Pink Triangle - Nazi Use in Concentration Camps

Nazi Use in Concentration Camps

For information regarding the other triangles, see Nazi concentration camp badges.

Under Nazi Germany every prisoner had to wear a concentration camp badge on their jacket, the color of which categorized them into groups. Homosexual men had to wear the Pink Triangle. Other colors identified Jews (two triangles superimposed as a yellow star), political prisoners, Jehovah's Witnesses, "anti-social" prisoners, and others the Nazis deemed undesirable.

While the number of homosexuals in German concentration camps is hard to estimate, Richard Plant gives a rough estimate of the number of men convicted for homosexuality "between 1933 to 1944 at between 50,000 and 63,000."
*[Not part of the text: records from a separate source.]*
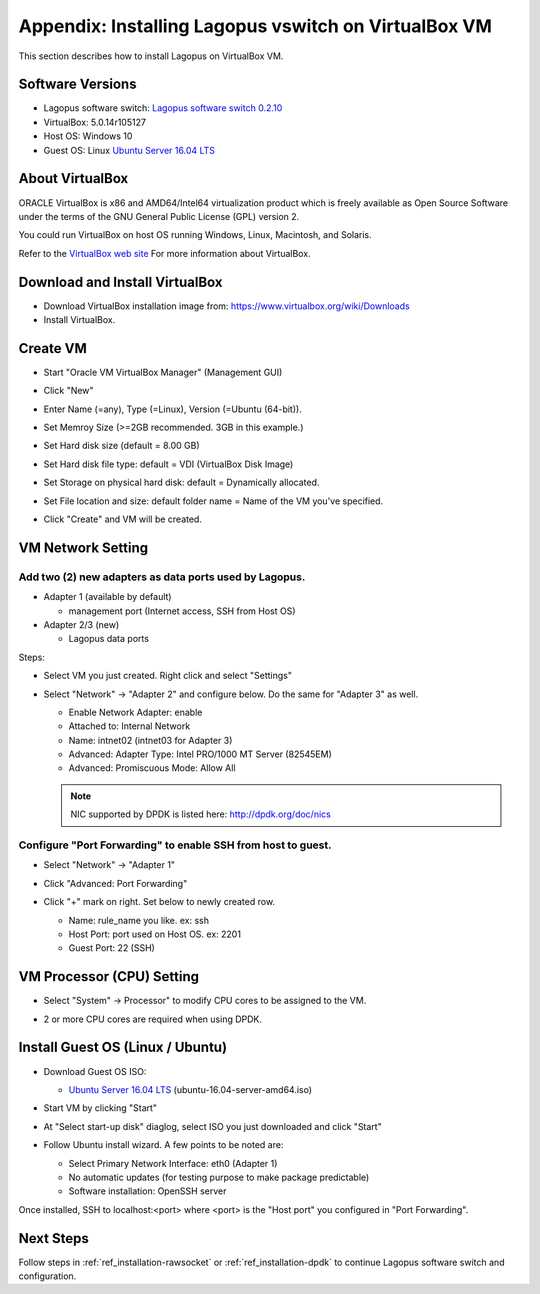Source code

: .. _ref_virtualbox:

Appendix: Installing Lagopus vswitch on VirtualBox VM
======================================================================

This section describes how to install Lagopus on VirtualBox VM.

Software Versions
-----------------
* Lagopus software switch: `Lagopus software switch 0.2.10`_
* VirtualBox: 5.0.14r105127
* Host OS: Windows 10
* Guest OS: Linux `Ubuntu Server 16.04 LTS`_

.. _Lagopus software switch 0.2.10: https://github.com/lagopus/lagopus/releases/tag/v0.2.10
.. _Ubuntu Server 16.04 LTS: http://www.ubuntu.com/download/server

About VirtualBox
----------------
ORACLE VirtualBox is x86 and AMD64/Intel64 virtualization product which is freely available as Open Source Software under the terms of the GNU General Public License (GPL) version 2.

You could run VirtualBox on host OS running Windows, Linux, Macintosh, and Solaris.

Refer to the `VirtualBox web site`_ For more information about VirtualBox.

.. _VirtualBox web site: https://www.virtualbox.org/

Download and Install VirtualBox
-------------------------------
* Download VirtualBox installation image from: https://www.virtualbox.org/wiki/Downloads
* Install VirtualBox.

Create VM
---------
* Start "Oracle VM VirtualBox Manager" (Management GUI)
* Click "New"

  .. image:: images/virtualbox/virtualbox-001.png


* Enter Name (=any), Type (=Linux), Version (=Ubuntu (64-bit)).

  .. image:: images/virtualbox/virtualbox-002.png

* Set Memroy Size (>=2GB recommended. 3GB in this example.)

  .. image:: images/virtualbox/virtualbox-003.png

* Set Hard disk size (default = 8.00 GB)

  .. image:: images/virtualbox/virtualbox-004.png

* Set Hard disk file type: default = VDI (VirtualBox Disk Image)

  .. image:: images/virtualbox/virtualbox-005.png

* Set Storage on physical hard disk: default = Dynamically allocated.

  .. image:: images/virtualbox/virtualbox-006.png

* Set File location and size: default folder name = Name of the VM you've specified.

  .. image:: images/virtualbox/virtualbox-007.png

* Click "Create" and VM will be created.

VM Network Setting
------------------

Add two (2) new adapters as data ports used by Lagopus.
^^^^^^^^^^^^^^^^^^^^^^^^^^^^^^^^^^^^^^^^^^^^^^^^^^^^^^^

* Adapter 1 (available by default)

  * management port (Internet access, SSH from Host OS)

* Adapter 2/3 (new)

  * Lagopus data ports

Steps:

* Select VM you just created. Right click and select "Settings"

  .. image:: images/virtualbox/virtualbox-008.png

* Select "Network" -> "Adapter 2" and configure below. Do the same for "Adapter 3" as well.

  * Enable Network Adapter: enable
  * Attached to: Internal Network
  * Name: intnet02 (intnet03 for Adapter 3)
  * Advanced: Adapter Type: Intel PRO/1000 MT Server (82545EM)
  * Advanced: Promiscuous Mode: Allow All

  .. image:: images/virtualbox/virtualbox-009.png

  .. note::

     NIC supported by DPDK is listed here: http://dpdk.org/doc/nics

Configure "Port Forwarding" to enable SSH from host to guest.
^^^^^^^^^^^^^^^^^^^^^^^^^^^^^^^^^^^^^^^^^^^^^^^^^^^^^^^^^^^^^
* Select "Network" -> "Adapter 1"
* Click "Advanced: Port Forwarding"

  .. image:: images/virtualbox/virtualbox-010.png

* Click "+" mark on right. Set below to newly created row.

  * Name: rule_name you like. ex: ssh
  * Host Port: port used on Host OS. ex: 2201
  * Guest Port: 22 (SSH)


VM Processor (CPU) Setting
--------------------------

* Select "System" -> Processor" to modify CPU cores to be assigned to the VM.
* 2 or more CPU cores are required when using DPDK.

  .. image:: images/virtualbox/virtualbox-014.png

Install Guest OS (Linux / Ubuntu)
---------------------------------
* Download Guest OS ISO:

  *  `Ubuntu Server 16.04 LTS`_ (ubuntu-16.04-server-amd64.iso)

* Start VM by clicking "Start"

  .. image:: images/virtualbox/virtualbox-012.png

* At "Select start-up disk" diaglog, select ISO you just downloaded and click "Start"

  .. image:: images/virtualbox/virtualbox-013.png

* Follow Ubuntu install wizard. A few points to be noted are:

  * Select Primary Network Interface: eth0 (Adapter 1)
  * No automatic updates (for testing purpose to make package predictable)
  * Software installation: OpenSSH server

Once installed, SSH to localhost:<port> where <port> is the "Host port" you configured in "Port Forwarding".


Next Steps
----------

Follow steps in :ref:`ref_installation-rawsocket` or :ref:`ref_installation-dpdk` to continue Lagopus software switch and configuration.
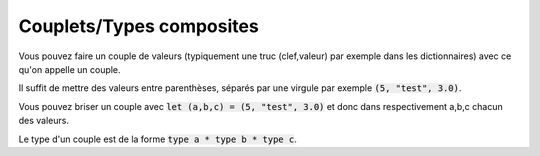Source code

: ==========================
Couplets/Types composites
==========================

Vous pouvez faire un couple de valeurs (typiquement une truc (clef,valeur) par
exemple dans les dictionnaires) avec ce qu'on appelle un couple.

Il suffit de mettre des valeurs entre parenthèses, séparés par une virgule par exemple
:code:`(5, "test", 3.0)`.

Vous pouvez briser un couple avec :code:`let (a,b,c) = (5, "test", 3.0)` et donc
dans respectivement a,b,c chacun des valeurs.

Le type d'un couple est de la forme :code:`type a * type b * type c`.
After the camps were liberated at the end of the Second World War, many of the pink triangle prisoners were often simply re-imprisoned by the Allied-established Federal Republic of Germany. An openly gay man named Heinz Dörmer, for instance, served 20 years total, first in a Nazi concentration camp and then in the jails of the new Republic. In fact, the Nazi amendments to Paragraph 175, which turned homosexuality from a minor offense into a felony, remained intact in both East and West Germany after the war for a further 24 years. While suits seeking monetary compensation have failed, in 2002 the German government issued an official apology to the gay community.

In 1995, after a decade of campaigning, a pink triangle plaque was installed at the Dachau Memorial Museum to commemorate the suffering of gay men and lesbians.

On August 3, 2011 Rudolf Brazda died at the age of 98, he was the last known homosexual deportation survivor. In 2000, the documentary film Paragraph 175 recorded some of their testimonies.